Tarefa proposta:
Reproduza tal qual, do texto sobre a fila no posto de saúde, tudo o que vai de "Toca ir para" até "chegar os funcionários.", incluindo esses trechos.

Texto:
::::
A pessoa começa a
passar mal e a primeira opção é, sem dúvida, apelar para a memória histórica
dos chás das avós. Afinal, buscar um médico no sistema público é sempre um
grande estresse. Mas, os dias se passam a e coisa só piora. Não há o que fazer.
Toca ir para a fila do Posto de Saúde do Morro das Pedras. Chega lá no meio da
manhã para saber como estão as regras. É que elas mudam todo o tempo. A moça: “Pode
vir todos os dias, mas são apenas cinco fichas. Tem de chegar cedo”. Tudo bem,
volta para casa sem atendimento.
Passam-se dois dias e
tudo piora. Não há remédio. Toca enfrentar a fila de novo. Dessa vez acorda
cedinho, antes das sete, afinal são só cinco fichas. Chega no Posto e a fila
está grande. Mas, enfim, a necessidade obriga a ficar e tentar uma vaga. São
sete horas e tudo está fechado. As oito e cinco começam a chegar os funcionários.
::::
Listagem de dados:
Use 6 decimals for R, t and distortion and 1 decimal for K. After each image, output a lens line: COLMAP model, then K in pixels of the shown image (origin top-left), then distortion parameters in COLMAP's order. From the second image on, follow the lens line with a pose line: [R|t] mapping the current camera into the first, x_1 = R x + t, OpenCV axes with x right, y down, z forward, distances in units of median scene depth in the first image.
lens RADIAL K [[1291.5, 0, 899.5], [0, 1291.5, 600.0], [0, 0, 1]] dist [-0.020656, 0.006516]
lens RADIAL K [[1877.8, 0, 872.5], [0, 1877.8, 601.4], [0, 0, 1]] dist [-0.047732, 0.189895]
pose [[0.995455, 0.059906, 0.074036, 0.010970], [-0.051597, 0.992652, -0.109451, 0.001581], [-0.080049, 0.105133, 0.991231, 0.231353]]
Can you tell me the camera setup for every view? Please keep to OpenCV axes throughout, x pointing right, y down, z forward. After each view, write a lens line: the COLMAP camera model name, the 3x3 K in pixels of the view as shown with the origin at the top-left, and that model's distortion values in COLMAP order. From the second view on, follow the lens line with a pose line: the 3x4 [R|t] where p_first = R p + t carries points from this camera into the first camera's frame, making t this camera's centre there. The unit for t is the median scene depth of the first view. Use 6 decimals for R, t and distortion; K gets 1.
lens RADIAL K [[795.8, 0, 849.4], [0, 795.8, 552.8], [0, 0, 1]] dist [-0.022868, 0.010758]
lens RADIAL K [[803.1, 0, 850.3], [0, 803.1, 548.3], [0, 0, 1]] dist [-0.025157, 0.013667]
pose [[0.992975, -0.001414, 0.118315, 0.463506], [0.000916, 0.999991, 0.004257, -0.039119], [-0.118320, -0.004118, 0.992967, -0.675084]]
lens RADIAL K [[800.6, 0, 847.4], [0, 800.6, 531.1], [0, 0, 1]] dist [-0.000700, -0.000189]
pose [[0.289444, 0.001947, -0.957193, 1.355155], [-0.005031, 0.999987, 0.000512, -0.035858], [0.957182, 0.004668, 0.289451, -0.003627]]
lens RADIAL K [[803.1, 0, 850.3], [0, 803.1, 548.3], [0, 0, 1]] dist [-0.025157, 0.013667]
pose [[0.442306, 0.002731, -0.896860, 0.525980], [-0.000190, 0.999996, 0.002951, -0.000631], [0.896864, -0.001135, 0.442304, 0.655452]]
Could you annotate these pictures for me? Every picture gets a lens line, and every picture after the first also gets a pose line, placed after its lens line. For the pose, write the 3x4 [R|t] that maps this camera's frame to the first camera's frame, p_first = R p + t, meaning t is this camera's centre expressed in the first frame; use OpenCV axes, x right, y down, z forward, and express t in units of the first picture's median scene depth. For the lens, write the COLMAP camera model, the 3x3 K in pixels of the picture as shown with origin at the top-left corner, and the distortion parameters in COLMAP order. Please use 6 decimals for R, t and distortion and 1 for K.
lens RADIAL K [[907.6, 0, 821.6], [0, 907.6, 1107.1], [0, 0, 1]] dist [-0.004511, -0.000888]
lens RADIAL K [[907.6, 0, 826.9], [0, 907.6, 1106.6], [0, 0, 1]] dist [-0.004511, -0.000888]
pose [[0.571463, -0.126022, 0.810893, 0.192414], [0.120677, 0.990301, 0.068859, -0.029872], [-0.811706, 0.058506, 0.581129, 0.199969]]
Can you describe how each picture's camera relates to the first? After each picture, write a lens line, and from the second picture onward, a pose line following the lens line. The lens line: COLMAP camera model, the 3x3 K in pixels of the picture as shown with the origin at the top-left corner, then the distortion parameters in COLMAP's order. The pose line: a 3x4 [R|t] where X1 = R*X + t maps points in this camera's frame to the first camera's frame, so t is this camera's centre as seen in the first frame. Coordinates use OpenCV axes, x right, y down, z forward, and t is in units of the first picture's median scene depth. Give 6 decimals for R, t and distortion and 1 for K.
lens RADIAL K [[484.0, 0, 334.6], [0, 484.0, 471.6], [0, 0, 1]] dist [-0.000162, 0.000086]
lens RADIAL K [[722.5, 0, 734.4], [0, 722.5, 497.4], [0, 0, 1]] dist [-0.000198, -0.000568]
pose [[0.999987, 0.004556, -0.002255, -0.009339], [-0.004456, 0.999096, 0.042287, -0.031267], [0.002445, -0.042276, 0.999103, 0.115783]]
::::
Resposta:
Toca ir para a fila do Posto de Saúde do Morro das Pedras. Chega lá no meio da
manhã para saber como estão as regras. É que elas mudam todo o tempo. A moça: “Pode
vir todos os dias, mas são apenas cinco fichas. Tem de chegar cedo”. Tudo bem,
volta para casa sem atendimento.
Passam-se dois dias e
tudo piora. Não há remédio. Toca enfrentar a fila de novo. Dessa vez acorda
cedinho, antes das sete, afinal são só cinco fichas. Chega no Posto e a fila
está grande. Mas, enfim, a necessidade obriga a ficar e tentar uma vaga. São
sete horas e tudo está fechado. As oito e cinco começam a chegar os funcionários.